- What the task requires
Please write out the data below without any change, starting at the line that contains "巴夏：那已經足夠了，謝謝" and continuing through the last line, both ends included.

** Recorded data follows **

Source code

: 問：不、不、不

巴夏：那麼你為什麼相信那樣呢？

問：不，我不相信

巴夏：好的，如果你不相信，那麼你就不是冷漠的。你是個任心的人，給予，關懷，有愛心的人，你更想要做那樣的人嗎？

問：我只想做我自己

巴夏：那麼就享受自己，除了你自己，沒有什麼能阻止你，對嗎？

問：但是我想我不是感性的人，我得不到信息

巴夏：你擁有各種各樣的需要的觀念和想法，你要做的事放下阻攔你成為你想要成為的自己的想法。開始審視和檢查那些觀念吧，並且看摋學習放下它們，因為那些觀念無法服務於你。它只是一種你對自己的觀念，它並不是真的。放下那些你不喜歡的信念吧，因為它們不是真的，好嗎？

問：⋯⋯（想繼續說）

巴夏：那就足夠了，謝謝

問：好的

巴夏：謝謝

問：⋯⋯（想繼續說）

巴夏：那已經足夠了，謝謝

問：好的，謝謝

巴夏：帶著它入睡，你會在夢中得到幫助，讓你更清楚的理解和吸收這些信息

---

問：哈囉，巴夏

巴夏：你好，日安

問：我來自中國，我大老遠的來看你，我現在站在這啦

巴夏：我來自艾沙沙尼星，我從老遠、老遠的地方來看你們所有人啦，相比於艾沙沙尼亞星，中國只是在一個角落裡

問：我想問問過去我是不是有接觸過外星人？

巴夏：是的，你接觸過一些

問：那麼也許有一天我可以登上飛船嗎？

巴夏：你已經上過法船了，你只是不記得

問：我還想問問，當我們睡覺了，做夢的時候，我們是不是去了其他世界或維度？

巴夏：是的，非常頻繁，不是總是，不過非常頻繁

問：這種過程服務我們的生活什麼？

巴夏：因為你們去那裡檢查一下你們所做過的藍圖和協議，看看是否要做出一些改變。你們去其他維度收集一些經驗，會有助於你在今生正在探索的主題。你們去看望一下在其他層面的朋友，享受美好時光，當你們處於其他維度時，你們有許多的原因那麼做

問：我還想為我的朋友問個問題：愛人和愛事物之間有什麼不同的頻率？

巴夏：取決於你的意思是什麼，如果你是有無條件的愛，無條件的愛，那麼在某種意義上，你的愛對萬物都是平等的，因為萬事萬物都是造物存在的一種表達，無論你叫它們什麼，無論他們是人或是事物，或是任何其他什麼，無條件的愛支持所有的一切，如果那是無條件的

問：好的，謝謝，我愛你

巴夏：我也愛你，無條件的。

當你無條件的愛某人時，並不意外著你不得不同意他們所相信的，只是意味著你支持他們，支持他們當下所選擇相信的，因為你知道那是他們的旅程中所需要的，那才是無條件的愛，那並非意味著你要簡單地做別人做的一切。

** End of Recorded data **

- Result of the exercise
巴夏：那已經足夠了，謝謝

問：好的，謝謝

巴夏：帶著它入睡，你會在夢中得到幫助，讓你更清楚的理解和吸收這些信息

---

問：哈囉，巴夏

巴夏：你好，日安

問：我來自中國，我大老遠的來看你，我現在站在這啦

巴夏：我來自艾沙沙尼星，我從老遠、老遠的地方來看你們所有人啦，相比於艾沙沙尼亞星，中國只是在一個角落裡

問：我想問問過去我是不是有接觸過外星人？

巴夏：是的，你接觸過一些

問：那麼也許有一天我可以登上飛船嗎？

巴夏：你已經上過法船了，你只是不記得

問：我還想問問，當我們睡覺了，做夢的時候，我們是不是去了其他世界或維度？

巴夏：是的，非常頻繁，不是總是，不過非常頻繁

問：這種過程服務我們的生活什麼？

巴夏：因為你們去那裡檢查一下你們所做過的藍圖和協議，看看是否要做出一些改變。你們去其他維度收集一些經驗，會有助於你在今生正在探索的主題。你們去看望一下在其他層面的朋友，享受美好時光，當你們處於其他維度時，你們有許多的原因那麼做

問：我還想為我的朋友問個問題：愛人和愛事物之間有什麼不同的頻率？

巴夏：取決於你的意思是什麼，如果你是有無條件的愛，無條件的愛，那麼在某種意義上，你的愛對萬物都是平等的，因為萬事萬物都是造物存在的一種表達，無論你叫它們什麼，無論他們是人或是事物，或是任何其他什麼，無條件的愛支持所有的一切，如果那是無條件的

問：好的，謝謝，我愛你

巴夏：我也愛你，無條件的。

當你無條件的愛某人時，並不意外著你不得不同意他們所相信的，只是意味著你支持他們，支持他們當下所選擇相信的，因為你知道那是他們的旅程中所需要的，那才是無條件的愛，那並非意味著你要簡單地做別人做的一切。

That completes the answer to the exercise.